Dostoiévski - Memórias do subsolo



O livro Memórias de Subsolo de Dostoiévski é uma autópsia da alma moralmente decaída, do subsolo que quase sempre escondemos da vista dos demais pelos inúmeros papéis que representamos, pela aparência das relações e dos hábitos. É um abrir-se às angústias que se escondem na maldade que trazemos na mente, no esforço desmedido que fazemos para parecer bons, quando na verdade só o que temos é dor, mágoa, mesquinhez, vilania. Mas algo temos a mais. Nem tudo é só mágoa ou mesquinhez. É possível que haja alguma salvação ao homem que viva do subsolo. Por certo, deve ser preciso levar o olhar com coragem e diligência ao mais íntimo de nossa miséria, com a esperança de que então se dê, com coração, por misericórdia, o alívio de tão grande baixeza. 

O livro é um castigo correcional. É a forma que um homem, amargurado pelo seu temperamento histérico, encontrou para se vingar de si mesmo. Isso porque nada é pior ao histérico do que o não haver quem lhe ouçam as agruras. Na ausência de alguém a ouvir-lhe a miséria, porque todos já se afastaram, porque ele mesmo já as expulsou com sua mesquinhez e ignorância, com sua vilania, há que se voltar para si mesmo, para recontar suas memórias. E para isso é preciso coragem, no dizer de si para si mesmo o quanto sua vida fracassou. Mais coragem ainda está em escrevê-las, em de algum modo torná-las acessível a qualquer um, conhecidos ou não. "O papel tem algo que intimida", diz o narrador. A coragem de se pôr a escrito é a maior das virtudes do poeta. Aos quarenta anos, o autor das Memórias é o narrador de si mesmo para quem quiser vê-lo e em seguida repudiá-lo ou admirá-lo. Sua escrita é a prova do castigo pela vida não vivida com virtude, a prova de que ao menos lhe sobrou a nobreza de se mostrar, de se oferecer ao julgamento dos olhares alheios - ainda que o único olhar que lhe reste seja o de Deus. 
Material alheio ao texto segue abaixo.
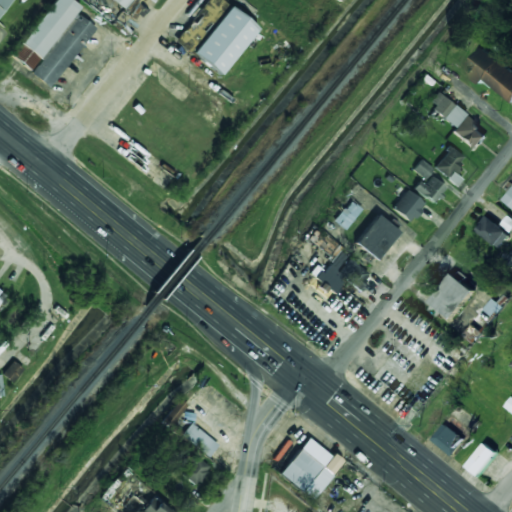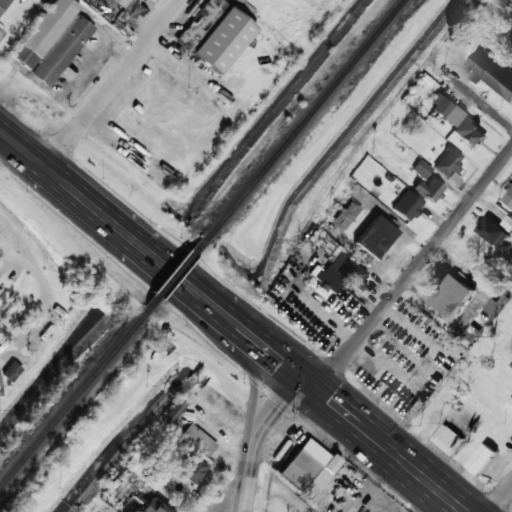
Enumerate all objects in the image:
building: (120, 3)
building: (2, 4)
building: (199, 24)
building: (43, 32)
building: (216, 40)
building: (52, 41)
building: (223, 41)
building: (62, 51)
building: (492, 72)
building: (493, 73)
road: (84, 76)
road: (484, 106)
railway: (301, 119)
building: (456, 120)
building: (139, 123)
building: (456, 123)
road: (0, 133)
road: (21, 149)
building: (449, 165)
building: (447, 167)
building: (420, 169)
building: (421, 169)
building: (428, 189)
building: (429, 190)
building: (511, 192)
building: (509, 198)
building: (407, 206)
road: (92, 207)
building: (407, 207)
building: (347, 214)
building: (347, 215)
building: (508, 223)
building: (492, 231)
building: (493, 232)
building: (375, 237)
building: (375, 238)
building: (326, 245)
building: (335, 266)
road: (414, 269)
road: (172, 272)
railway: (173, 274)
building: (342, 274)
building: (453, 295)
building: (452, 296)
road: (216, 308)
building: (493, 308)
road: (245, 332)
traffic signals: (344, 359)
road: (280, 361)
traffic signals: (280, 361)
building: (511, 364)
building: (511, 365)
building: (11, 371)
building: (10, 372)
road: (309, 385)
building: (0, 389)
railway: (70, 392)
road: (253, 394)
traffic signals: (330, 401)
traffic signals: (274, 408)
building: (171, 414)
building: (171, 414)
road: (347, 415)
road: (258, 439)
building: (448, 439)
building: (448, 439)
building: (197, 440)
building: (195, 442)
building: (481, 459)
building: (481, 459)
building: (303, 466)
building: (309, 469)
building: (193, 471)
building: (194, 471)
road: (420, 475)
road: (233, 492)
building: (345, 495)
road: (501, 498)
building: (128, 502)
building: (131, 504)
building: (151, 507)
building: (151, 507)
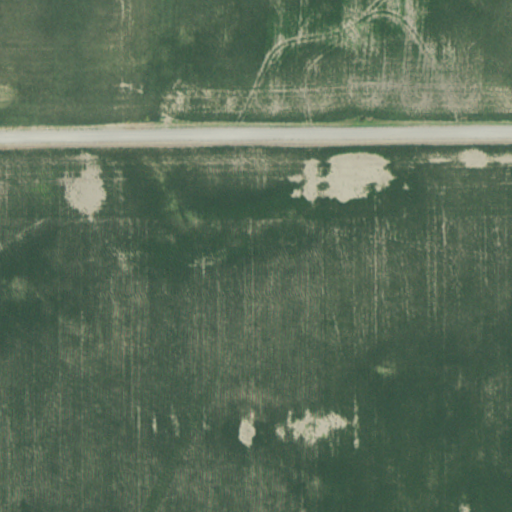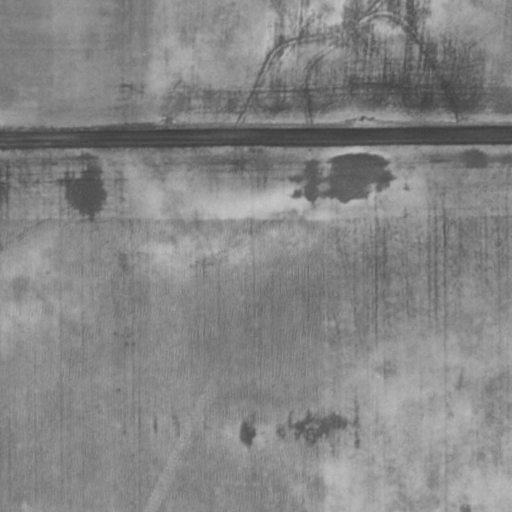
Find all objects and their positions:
road: (256, 129)
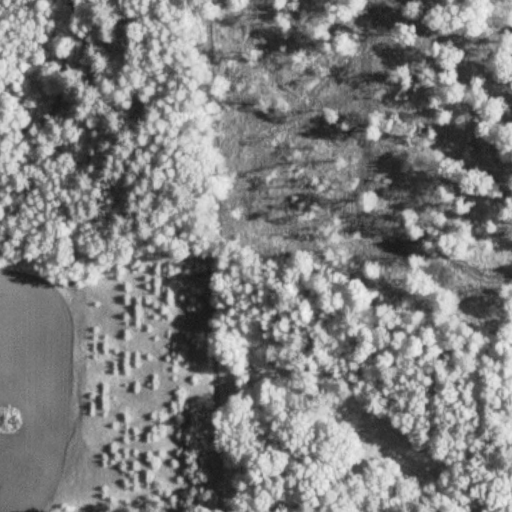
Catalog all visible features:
road: (213, 256)
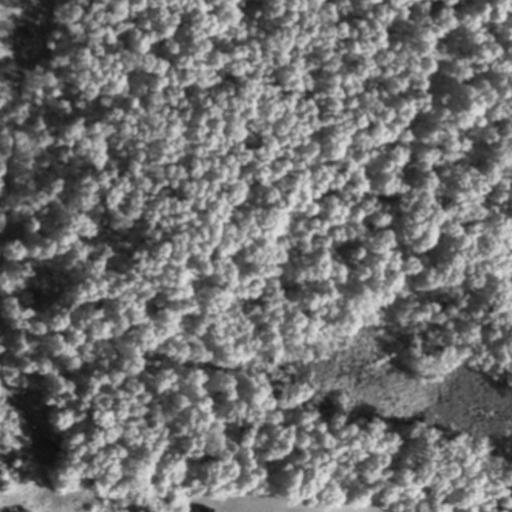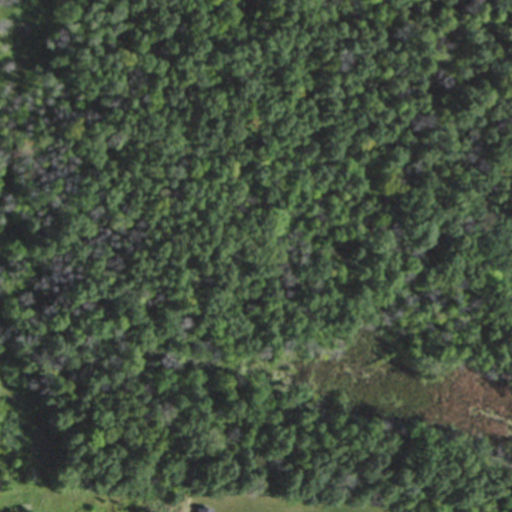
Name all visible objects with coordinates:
building: (199, 510)
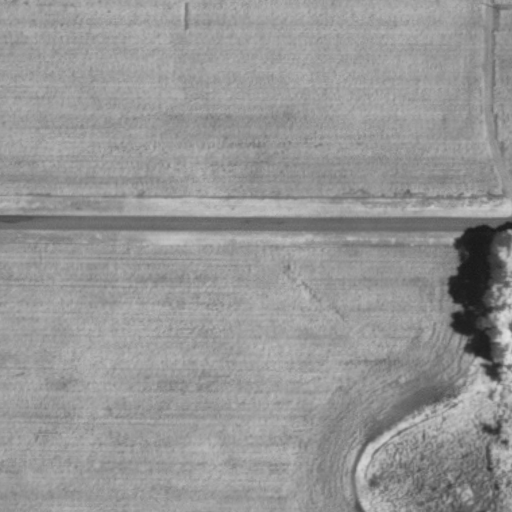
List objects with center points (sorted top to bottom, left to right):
road: (256, 219)
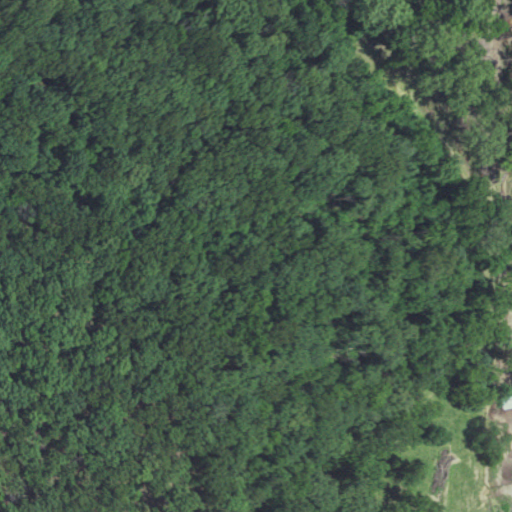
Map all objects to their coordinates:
building: (504, 399)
As Memórias de Subsolo se dividem em duas partes. Na primeira, o narrador procede a uma reflexão sobre sua natureza tacanha, sobre a vil sensação de que no fundo cada um esconde seus fracassos por vergonha em ser o que é, demasiado humano. É preciso refletir sobre a causa de tamanha ignomínia, de por que tanta maldade ou para que tanto pavor de si mesmo. O fosso se abre e de lá sai o mal cheiro sustentado por nossos hábitos, pelo status e pelo silêncio, Pois que a alma fale, então! E o que se ouve é a sinceridade de alguém que não pode se esconder de si, que não pode fugir de sua condição reflexiva. Ao menos o homem dado à reflexão não o pode. Porque existe uma diferença entre o homem reflexivo e o homem prático. Talvez a boa ventura de um homem prático, diz-nos a narrador, esteja exatamente na ausência um tanto terrível de sua consciência: a ele não se impõe o reflexo de sua imagem, a visão de suas próprias entranhas não lhe é possível. Ao homem prático não é dado refletir. Eis a vilania dos homens de reflexão: estamos por demais visíveis a nós mesmos!
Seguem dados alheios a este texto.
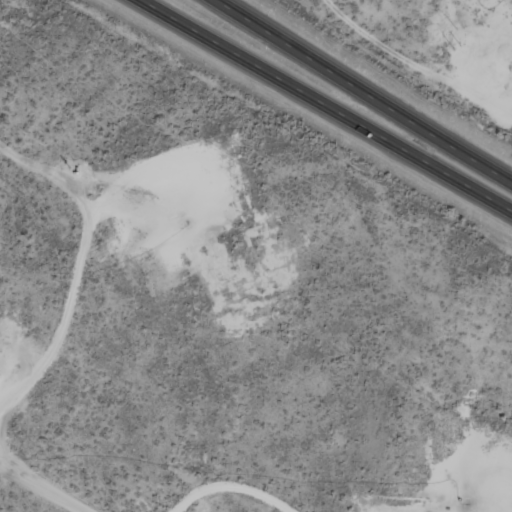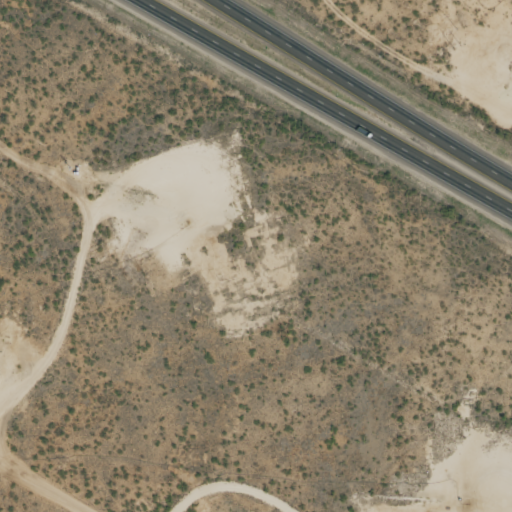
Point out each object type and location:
road: (359, 92)
road: (326, 105)
road: (43, 487)
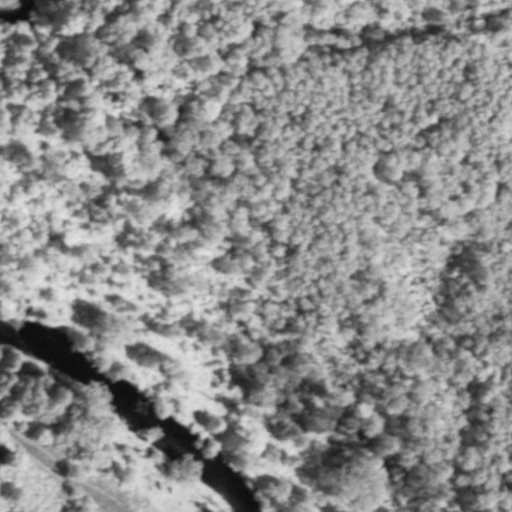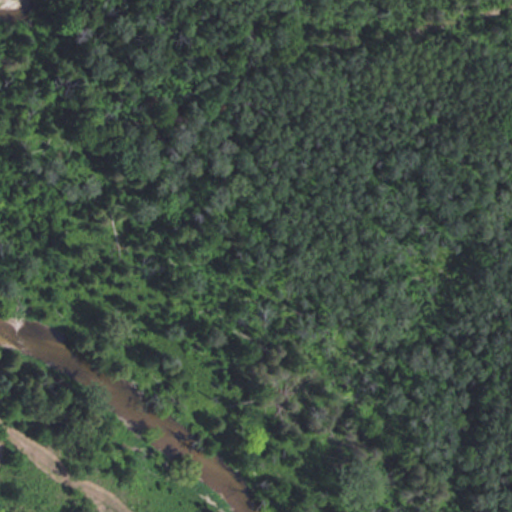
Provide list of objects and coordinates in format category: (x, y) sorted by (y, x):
river: (158, 255)
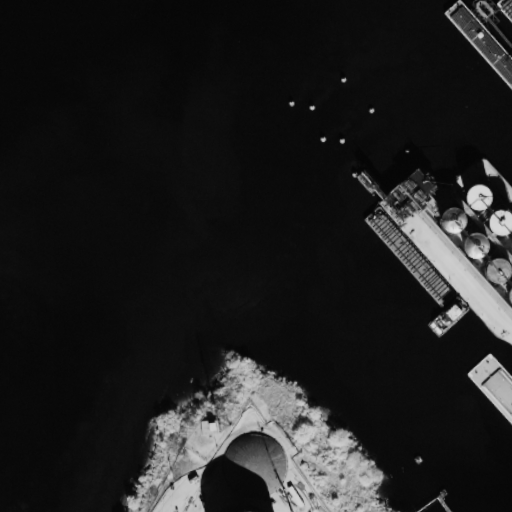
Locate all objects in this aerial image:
river: (38, 46)
road: (487, 171)
building: (485, 195)
storage tank: (479, 196)
building: (479, 196)
building: (461, 217)
storage tank: (453, 219)
building: (453, 219)
building: (504, 219)
storage tank: (501, 222)
building: (501, 222)
building: (483, 242)
storage tank: (475, 245)
building: (475, 245)
building: (503, 268)
storage tank: (498, 269)
building: (498, 269)
storage tank: (510, 295)
building: (510, 295)
road: (242, 464)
Se há um reflexo, no entanto, permissível em sua crueldade exatamente porque evidente e claro, este diz respeito ao contraste entre nós, homens de reflexão, e os tais homens práticos. Por serem ausentes de reflexão, eles estão privados da angústia que nos fere ao procurarmos as argumentações e  as demonstrações mais firmes para provarmos o óbvio: que no fundo ninguém presta. O homem prático não está posto diante de sua miséria, e por isso não deseja se justificar. Ele apenas vive a "vida viva", não a literária, não a forjada de ideias e de reflexos. Essa aparente virtude, contudo, esconde o pior dos vícios. Sua vida não é um poço, mas uma superfície. É com homens assim que a segunda parte das Memórias, ou seja, aquela parte propriamente memorialista e não reflexiva, aquela parte por assim dizer prática e não reflexiva, traz seu embate, a fim de revelar com ainda mais evidência, e como que por contraste, o seu próprio subsolo.
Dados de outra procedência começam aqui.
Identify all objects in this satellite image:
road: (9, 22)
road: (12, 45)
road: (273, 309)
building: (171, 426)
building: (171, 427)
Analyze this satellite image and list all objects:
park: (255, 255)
A aflição em desejar e repudiar o oficial que lhe despreza, o encontro com amigos de infância em um jantar de alta classe, que lhe faz descer ao abismo da repulsa de si em se mostrar tão indigno de estar ali que ao fim da noite, já bêbado e desonrado, se vê na cama ao lado de uma prostituta em um bordel de quinta categoria, a quem paga o mais belo dos sermões mas de quem não se faz digno de satisfazer o amor: tudo isso sinaliza o fim da segunda parte como uma evidência prática da miséria refletida do narrador. É o passado que fundamenta e justifica o presente. Somos a história de nossos atos e  de nossas escolhas. Não se pode fugir do passado sem que se fuja de si ao mesmo tempo. A vida dos homens práticos, a "vida viva" e não a dos livros, é um talento que não lhe foi dado. A virtude dos homens de reflexão não está em viver a melhor vida, mas em poder refletir que vida poderia ser essa. 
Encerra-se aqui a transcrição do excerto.